*Problem to solve:* Please reproduce every line of text in the material below verbatim, leaving out the images themselves.

*Supplied material:*
--------
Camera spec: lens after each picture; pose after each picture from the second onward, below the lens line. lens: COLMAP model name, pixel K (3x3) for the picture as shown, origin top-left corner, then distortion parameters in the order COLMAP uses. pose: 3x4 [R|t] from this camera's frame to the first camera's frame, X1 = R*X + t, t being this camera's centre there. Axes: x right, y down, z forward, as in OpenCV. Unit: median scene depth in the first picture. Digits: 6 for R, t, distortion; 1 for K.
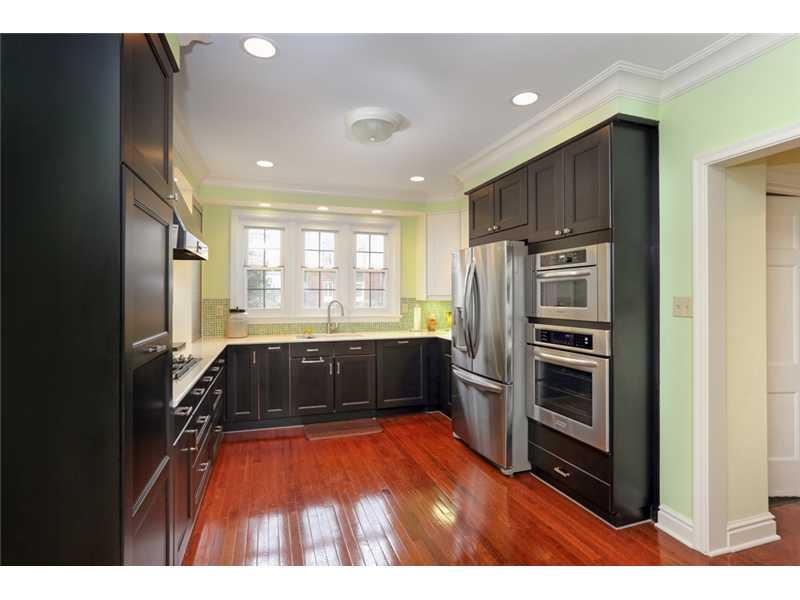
lens RADIAL K [[381.1, 0, 394.6], [0, 381.1, 297.0], [0, 0, 1]] dist [0.000339, 0.000586]
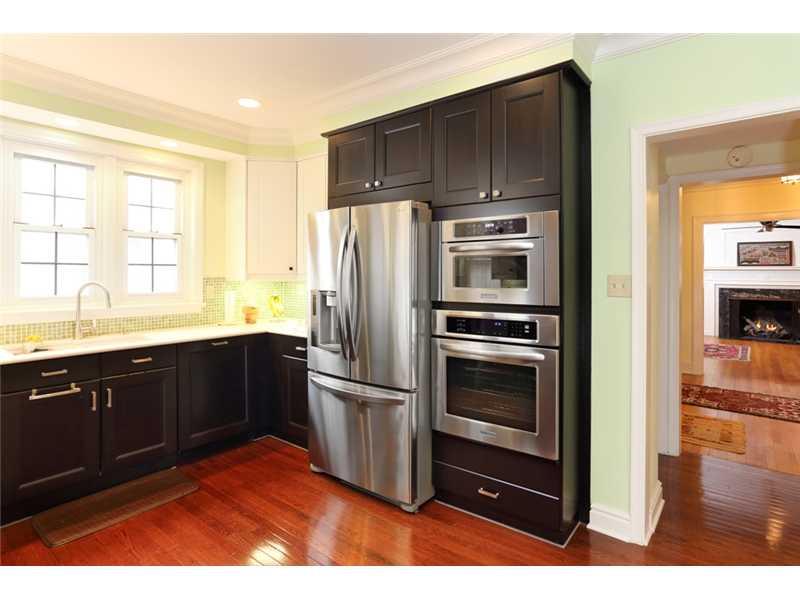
lens RADIAL K [[426.1, 0, 402.6], [0, 426.1, 275.3], [0, 0, 1]] dist [-0.020167, 0.001913]
pose [[0.837530, -0.001669, 0.546389, -0.142805], [0.001992, 0.999998, 0.000001, -0.000931], [-0.546388, 0.001087, 0.837531, 0.247340]]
--------
*Task response:*
Camera spec: lens after each picture; pose after each picture from the second onward, below the lens line. lens: COLMAP model name, pixel K (3x3) for the picture as shown, origin top-left corner, then distortion parameters in the order COLMAP uses. pose: 3x4 [R|t] from this camera's frame to the first camera's frame, X1 = R*X + t, t being this camera's centre there. Axes: x right, y down, z forward, as in OpenCV. Unit: median scene depth in the first picture. Digits: 6 for R, t, distortion; 1 for K.
lens RADIAL K [[381.1, 0, 394.6], [0, 381.1, 297.0], [0, 0, 1]] dist [0.000339, 0.000586]
lens RADIAL K [[426.1, 0, 402.6], [0, 426.1, 275.3], [0, 0, 1]] dist [-0.020167, 0.001913]
pose [[0.837530, -0.001669, 0.546389, -0.142805], [0.001992, 0.999998, 0.000001, -0.000931], [-0.546388, 0.001087, 0.837531, 0.247340]]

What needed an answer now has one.